Si une orientation commune réunit ces essais critiques, c'est bien que -l'interprétation du texte veut s'y maintenir « dans les limites que fixent l'ici et le maintenant de l'écrit » : ses circonstances, au sens le plus large. Éditeur des œuvres complètes d'écrivains majeurs du XXe siècle comme Pierre Reverdy et André Breton, Étienne- Alain Hubert pense que le choix d'un vocable, le pouvoir d'un concept, une inflexion particulière de la voix n'ont leurs -pleines chances d'être saisis que replacés dans un contexte précis, parfois étroit. Beaucoup de dates défilent ici.
Les poèmes et les proses de la première moitié du XXe siècle sont nés souvent dans des paysages mouvementés. Compagnon de Braque et de Picasso comme d'Apollinaire et de Max Jacob, Pierre Reverdy, dont sont étudiés longuement l'apport au cubisme et la conception fondatrice de l'image poétique, parlait de l'« obscure mêlée » dans laquelle avaient surgi les grandes créations de son temps. Décryptés, ses contes poétiques révèlent des chapitres ignorés par les histoires de la littérature.
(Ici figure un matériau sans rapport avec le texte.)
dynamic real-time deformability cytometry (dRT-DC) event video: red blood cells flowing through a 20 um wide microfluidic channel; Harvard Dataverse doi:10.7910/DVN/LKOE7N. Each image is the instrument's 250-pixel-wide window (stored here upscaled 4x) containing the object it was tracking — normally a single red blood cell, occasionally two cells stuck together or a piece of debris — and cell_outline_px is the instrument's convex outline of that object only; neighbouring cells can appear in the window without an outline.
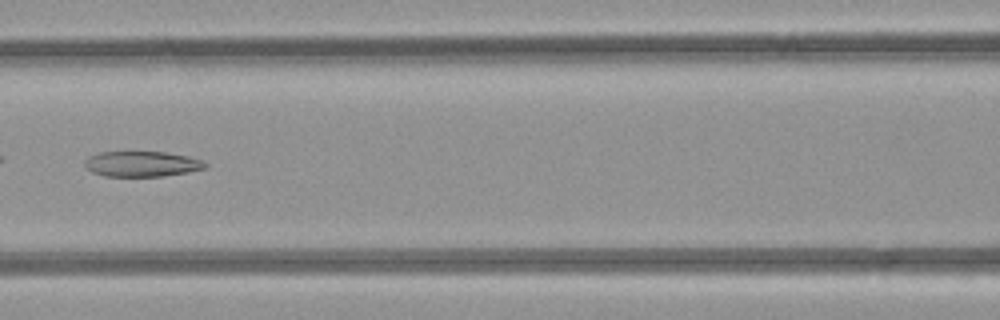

Les lectures peuvent compter parmi les « circonstances » fondatrices d'une vie d'écrivain : pour qui sait les capter, les poèmes d'Apollinaire bruissent toujours des échos que sa précoce libido sciendi l'a conduit à emmagasiner dans les rayons les moins fréquentés des bibliothèques. Parfois, c'est le vécu qui, une fois restitué, apporte la clé de poèmes qui risquaient de demeurer voués aux commentaires généralisants : voir Capitale de la douleur d'Eluard ou Corps et biens de Desnos. De la même façon, l'intention de l'écriture automatique se laisse cerner au plus près à partir d'une page d'un carnet inédit d'André Breton. À propos des œuvres qu'il aimait, ce dernier avait à cœur de préciser leur situation. Si le titre n'était pas définitivement associé à un nom illustre, ce recueil d'essais aurait pu s'appeler Situations.